» What is being asked: From the material below, reproduce exactly the stretch of lines that begins with the line holding "Figure 14. Comparison" and ends with the line holding "Fig. 3 Antibacterial", skipping the pictures.

» Data supplied:
=-=-=

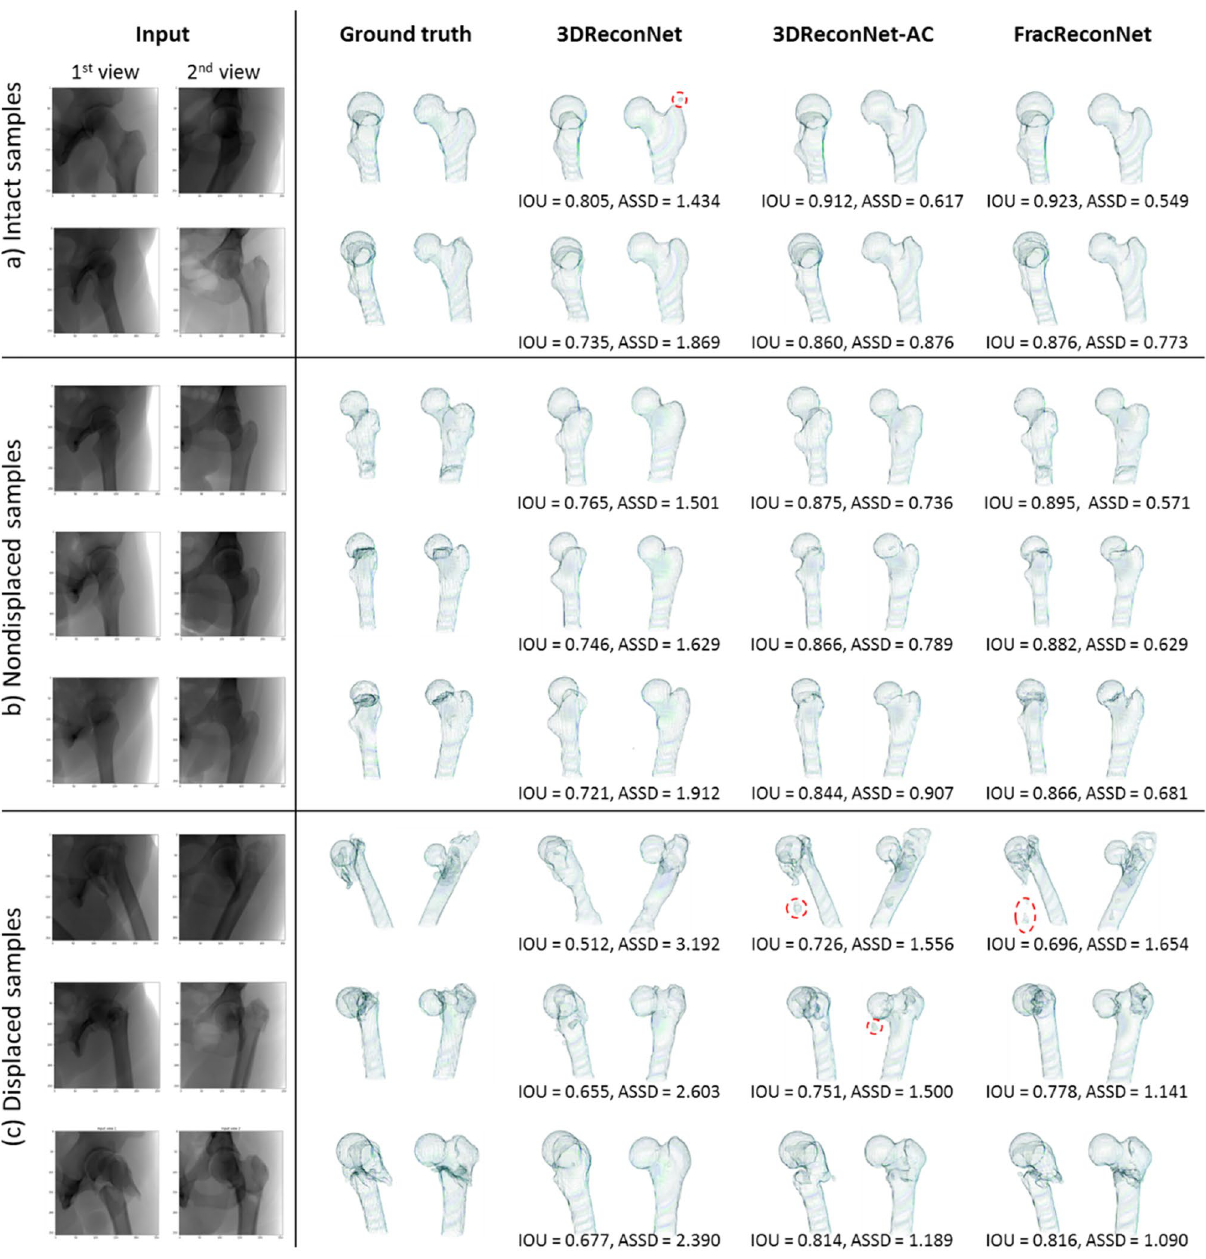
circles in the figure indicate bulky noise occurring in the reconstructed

=-=-=

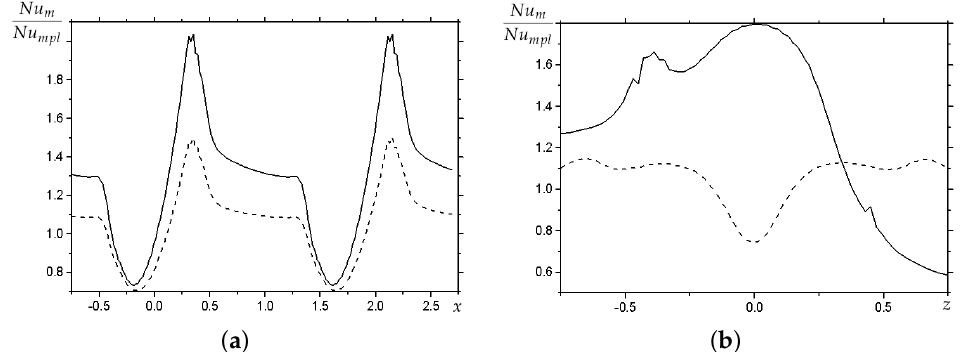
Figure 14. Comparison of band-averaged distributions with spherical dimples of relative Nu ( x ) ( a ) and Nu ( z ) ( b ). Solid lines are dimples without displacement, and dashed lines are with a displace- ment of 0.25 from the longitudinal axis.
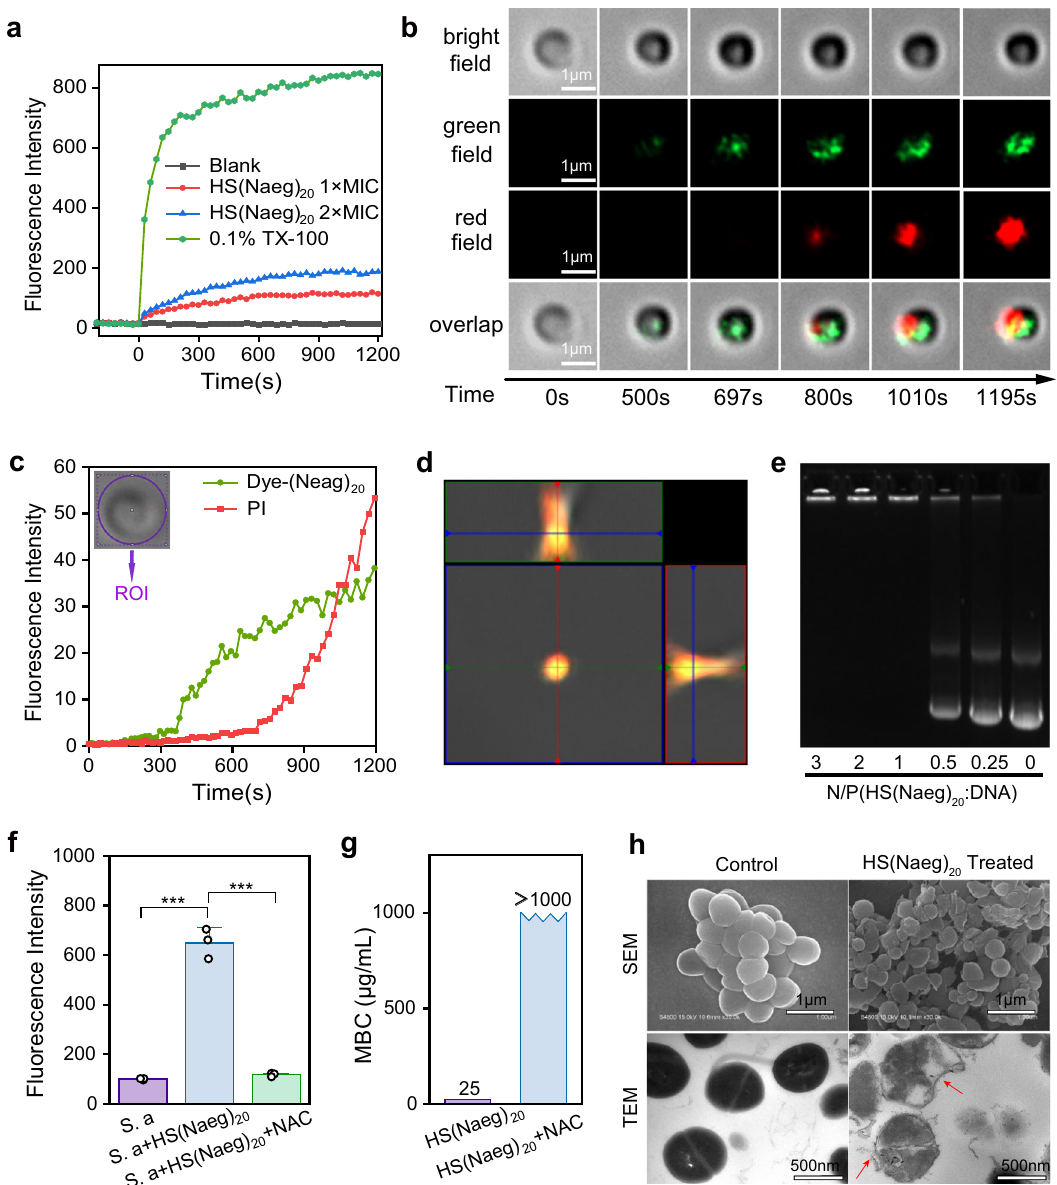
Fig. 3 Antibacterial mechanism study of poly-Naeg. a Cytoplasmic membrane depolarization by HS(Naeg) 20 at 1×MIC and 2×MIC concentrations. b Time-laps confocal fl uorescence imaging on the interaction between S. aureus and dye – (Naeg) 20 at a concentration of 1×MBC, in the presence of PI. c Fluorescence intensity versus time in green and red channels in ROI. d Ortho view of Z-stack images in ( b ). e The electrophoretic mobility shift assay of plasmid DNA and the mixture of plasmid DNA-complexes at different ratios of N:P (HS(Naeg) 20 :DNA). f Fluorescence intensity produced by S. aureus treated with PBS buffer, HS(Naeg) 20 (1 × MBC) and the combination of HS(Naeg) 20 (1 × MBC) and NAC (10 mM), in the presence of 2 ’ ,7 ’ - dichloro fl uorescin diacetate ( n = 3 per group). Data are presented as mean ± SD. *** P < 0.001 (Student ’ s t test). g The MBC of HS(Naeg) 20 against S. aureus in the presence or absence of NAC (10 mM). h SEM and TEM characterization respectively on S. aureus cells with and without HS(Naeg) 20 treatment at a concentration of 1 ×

=-=-=

» Answer space:
Figure 14. Comparison of band-averaged distributions with spherical dimples of relative Nu ( x ) ( a ) and Nu ( z ) ( b ). Solid lines are dimples without displacement, and dashed lines are with a displace- ment of 0.25 from the longitudinal axis.
Fig. 3 Antibacterial mechanism study of poly-Naeg. a Cytoplasmic membrane depolarization by HS(Naeg) 20 at 1×MIC and 2×MIC concentrations. b Time-laps confocal fl uorescence imaging on the interaction between S. aureus and dye – (Naeg) 20 at a concentration of 1×MBC, in the presence of PI. c Fluorescence intensity versus time in green and red channels in ROI. d Ortho view of Z-stack images in ( b ). e The electrophoretic mobility shift assay of plasmid DNA and the mixture of plasmid DNA-complexes at different ratios of N:P (HS(Naeg) 20 :DNA). f Fluorescence intensity produced by S. aureus treated with PBS buffer, HS(Naeg) 20 (1 × MBC) and the combination of HS(Naeg) 20 (1 × MBC) and NAC (10 mM), in the presence of 2 ’ ,7 ’ - dichloro fl uorescin diacetate ( n = 3 per group). Data are presented as mean ± SD. *** P < 0.001 (Student ’ s t test). g The MBC of HS(Naeg) 20 against S. aureus in the presence or absence of NAC (10 mM). h SEM and TEM characterization respectively on S. aureus cells with and without HS(Naeg) 20 treatment at a concentration of 1 ×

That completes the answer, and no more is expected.